### [THE PROBLEM]
Find each line below that contains the string "South" with the same capitalization, and copy those lines.

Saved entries
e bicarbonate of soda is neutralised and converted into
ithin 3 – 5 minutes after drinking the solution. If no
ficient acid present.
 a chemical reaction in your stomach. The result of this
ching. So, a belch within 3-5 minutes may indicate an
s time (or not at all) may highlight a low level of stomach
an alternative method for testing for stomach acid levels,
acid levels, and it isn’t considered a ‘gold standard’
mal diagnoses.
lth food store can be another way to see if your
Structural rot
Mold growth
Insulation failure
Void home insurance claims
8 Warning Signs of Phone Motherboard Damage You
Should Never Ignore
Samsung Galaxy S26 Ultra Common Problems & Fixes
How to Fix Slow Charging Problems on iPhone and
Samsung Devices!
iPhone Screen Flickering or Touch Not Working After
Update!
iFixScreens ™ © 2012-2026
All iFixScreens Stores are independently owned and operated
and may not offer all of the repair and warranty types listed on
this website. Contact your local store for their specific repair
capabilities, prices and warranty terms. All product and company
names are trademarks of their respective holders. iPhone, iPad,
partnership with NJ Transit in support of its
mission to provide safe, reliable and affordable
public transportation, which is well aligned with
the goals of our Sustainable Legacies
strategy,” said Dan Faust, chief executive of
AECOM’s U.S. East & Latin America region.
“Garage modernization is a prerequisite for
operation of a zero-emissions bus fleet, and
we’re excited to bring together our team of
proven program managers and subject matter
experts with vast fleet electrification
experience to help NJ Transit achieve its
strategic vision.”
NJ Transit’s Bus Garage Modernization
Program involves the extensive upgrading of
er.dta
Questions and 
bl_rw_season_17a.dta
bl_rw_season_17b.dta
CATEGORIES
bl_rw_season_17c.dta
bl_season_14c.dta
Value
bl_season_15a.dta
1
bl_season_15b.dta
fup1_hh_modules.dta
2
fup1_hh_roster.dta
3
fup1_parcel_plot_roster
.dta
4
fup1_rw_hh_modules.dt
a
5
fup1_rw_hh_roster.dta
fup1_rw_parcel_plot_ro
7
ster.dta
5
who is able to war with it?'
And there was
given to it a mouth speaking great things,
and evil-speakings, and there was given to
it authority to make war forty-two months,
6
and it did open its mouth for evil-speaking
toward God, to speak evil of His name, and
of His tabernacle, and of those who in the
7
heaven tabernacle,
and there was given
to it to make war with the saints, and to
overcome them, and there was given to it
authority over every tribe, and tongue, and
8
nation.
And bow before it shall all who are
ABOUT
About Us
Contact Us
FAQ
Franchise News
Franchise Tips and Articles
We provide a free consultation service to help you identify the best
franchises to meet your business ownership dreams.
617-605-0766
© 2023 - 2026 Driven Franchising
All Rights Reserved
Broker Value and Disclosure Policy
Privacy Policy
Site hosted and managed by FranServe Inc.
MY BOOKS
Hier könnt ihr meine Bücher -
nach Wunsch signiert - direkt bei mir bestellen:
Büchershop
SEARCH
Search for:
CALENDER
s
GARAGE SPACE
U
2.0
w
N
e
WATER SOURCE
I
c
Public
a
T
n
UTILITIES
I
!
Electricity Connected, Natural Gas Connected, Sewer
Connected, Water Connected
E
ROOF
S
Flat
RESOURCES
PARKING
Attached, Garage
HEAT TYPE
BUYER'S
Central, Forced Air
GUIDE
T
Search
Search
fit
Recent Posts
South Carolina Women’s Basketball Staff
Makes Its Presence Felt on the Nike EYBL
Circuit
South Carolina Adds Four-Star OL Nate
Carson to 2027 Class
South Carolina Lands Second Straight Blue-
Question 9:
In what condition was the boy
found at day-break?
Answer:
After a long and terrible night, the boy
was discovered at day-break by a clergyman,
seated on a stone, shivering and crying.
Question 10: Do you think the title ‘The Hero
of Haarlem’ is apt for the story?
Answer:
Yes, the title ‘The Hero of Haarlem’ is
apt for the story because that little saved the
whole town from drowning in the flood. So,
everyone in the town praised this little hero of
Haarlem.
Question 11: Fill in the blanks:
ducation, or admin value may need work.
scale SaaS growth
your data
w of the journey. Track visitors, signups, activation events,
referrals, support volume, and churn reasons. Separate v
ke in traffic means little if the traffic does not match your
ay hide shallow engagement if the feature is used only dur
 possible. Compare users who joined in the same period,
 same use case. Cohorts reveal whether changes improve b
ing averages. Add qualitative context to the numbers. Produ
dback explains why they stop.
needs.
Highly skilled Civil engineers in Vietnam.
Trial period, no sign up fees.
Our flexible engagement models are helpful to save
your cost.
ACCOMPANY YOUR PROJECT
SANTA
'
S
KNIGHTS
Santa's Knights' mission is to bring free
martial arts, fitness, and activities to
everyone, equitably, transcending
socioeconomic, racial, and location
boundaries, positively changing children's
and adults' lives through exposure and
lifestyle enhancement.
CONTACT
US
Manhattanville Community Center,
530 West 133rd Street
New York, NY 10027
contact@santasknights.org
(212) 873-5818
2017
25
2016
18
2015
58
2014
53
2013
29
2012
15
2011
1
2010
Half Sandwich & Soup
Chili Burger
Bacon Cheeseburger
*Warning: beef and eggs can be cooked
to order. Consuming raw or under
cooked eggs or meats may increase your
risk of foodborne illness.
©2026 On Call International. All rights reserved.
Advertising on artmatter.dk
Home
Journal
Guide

### [RESULT BELOW]
South Carolina Women’s Basketball Staff
South Carolina Adds Four-Star OL Nate
South Carolina Lands Second Straight Blue-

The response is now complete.